Zur möglichen Einbettung: In Bolivien haben sich nicht nur
die aus den USA stammenden evangelischen Jihadi-Formationen für den Putsch
eingesetzt. Auch die Konkurrenz von der katholischen Bischofskonferenz liess
und lässt sich in jahrhundertalter Tradition nicht lumpen. Kirchenchef
Bergoglio, der in Lateinamerika eine prägnant progressive Weste trägt (wenn es
nicht um Dinge wie Geschlechterfragen oder Pädophilie geht), hielt bis heute
seinen Mund zum Putsch, trotz zuvor markierter Freundschaft mit Evo Morales.

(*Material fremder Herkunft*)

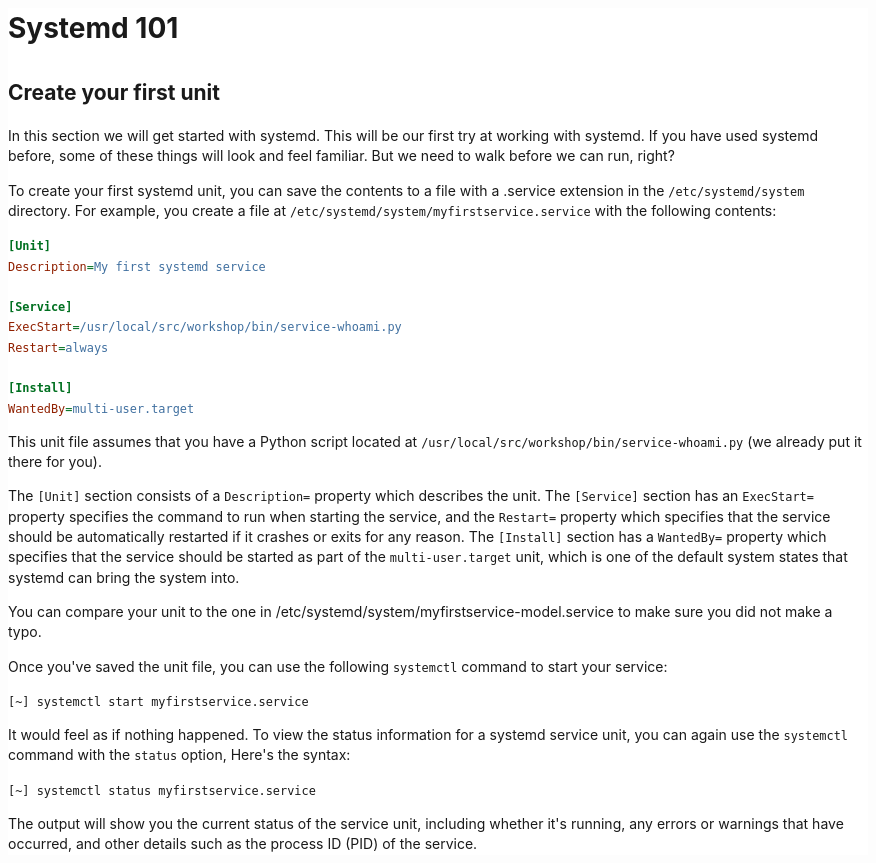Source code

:# Systemd 101

## Create your first unit

In this section we will get started with systemd. This will be our first try at working with systemd. If you have used systemd before, some of these things will look and feel familiar. But we need to walk before we can run, right?

To create your first systemd unit, you can save the contents to a file with a .service extension in the `/etc/systemd/system` directory. For example, you create a file at `/etc/systemd/system/myfirstservice.service` with the following contents:

```ini
[Unit]
Description=My first systemd service

[Service]
ExecStart=/usr/local/src/workshop/bin/service-whoami.py
Restart=always

[Install]
WantedBy=multi-user.target
```

This unit file assumes that you have a Python script located at `/usr/local/src/workshop/bin/service-whoami.py` (we already put it there for you).

The `[Unit]` section consists of a `Description=` property which describes the unit. The `[Service]` section has an `ExecStart=` property specifies the command to run when starting the service, and the `Restart=` property which specifies that the service should be automatically restarted if it crashes or exits for any reason. The `[Install]` section has a `WantedBy=` property which specifies that the service should be started as part of the `multi-user.target` unit, which is one of the default system states that systemd can bring the system into.


You can compare your unit to the one in /etc/systemd/system/myfirstservice-model.service to make sure you did not make a typo.

Once you've saved the unit file, you can use the following `systemctl` command to start your service:

```
[~] systemctl start myfirstservice.service
```

It would feel as if nothing happened. To view the status information for a systemd service unit, you can again use the `systemctl` command with the `status` option, Here's the syntax:

```
[~] systemctl status myfirstservice.service
```

The output will show you the current status of the service unit, including whether it's running, any errors or warnings that have occurred, and other details such as the process ID (PID) of the service.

Voluntäreinsatz--Organisationen wurden vor Jahren von der DEZA zunehmend an die
«professionelle» Leine genommen. Comundo, Immensee-Mission, Interteam sowie
einige grössere NGOs fallen mit Unterstützung für westliche, von der
katholischen Hierarchie begleitete Regime-Change-Kräfte in Lateinamerika auf.

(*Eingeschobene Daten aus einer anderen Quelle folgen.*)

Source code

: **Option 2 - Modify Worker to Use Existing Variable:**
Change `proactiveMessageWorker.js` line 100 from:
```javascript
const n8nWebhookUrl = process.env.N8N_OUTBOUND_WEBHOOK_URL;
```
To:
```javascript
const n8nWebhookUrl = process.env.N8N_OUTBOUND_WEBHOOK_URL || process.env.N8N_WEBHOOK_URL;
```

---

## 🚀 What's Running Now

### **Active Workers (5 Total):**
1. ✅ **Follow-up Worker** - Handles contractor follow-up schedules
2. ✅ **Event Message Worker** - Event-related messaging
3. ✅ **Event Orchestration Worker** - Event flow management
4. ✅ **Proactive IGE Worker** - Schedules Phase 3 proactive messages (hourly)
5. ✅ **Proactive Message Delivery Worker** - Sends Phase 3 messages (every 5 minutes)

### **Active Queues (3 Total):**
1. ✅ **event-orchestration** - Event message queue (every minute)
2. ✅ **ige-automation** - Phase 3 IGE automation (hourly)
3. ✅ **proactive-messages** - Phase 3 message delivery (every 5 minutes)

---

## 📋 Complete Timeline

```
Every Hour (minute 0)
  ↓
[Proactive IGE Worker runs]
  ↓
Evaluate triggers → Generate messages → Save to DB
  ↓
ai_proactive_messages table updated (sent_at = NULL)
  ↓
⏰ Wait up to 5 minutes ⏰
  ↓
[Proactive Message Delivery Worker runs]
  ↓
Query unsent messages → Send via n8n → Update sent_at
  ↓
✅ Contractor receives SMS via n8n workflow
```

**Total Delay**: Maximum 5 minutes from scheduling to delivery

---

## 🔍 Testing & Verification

So befreiungstheologisch wie imperialismuskritisch natürlich. Man muss sich die
folgende Aussage Stracks zum Putschkontext im Mund vergehen lassen: «Gewiss,
das State Department wird seine Kontakte genutzt haben, so wie Venezuela, Cuba,
Russland oder die Europäische Union.» Kontakte? In einem Land, dessen Geschicke
lange von der CIA und den von ihr geretteten Nazis samt Nachfolge bestimmt
wurden – und in dem das gerade wieder so werden soll. Welch scharfe, engagierte
Kritik! Geäussert im Wunsch, «libertären Ideen» zum Durchbruch zu verhelfen.
Mitläufer, Pharisäer, hiess das mal.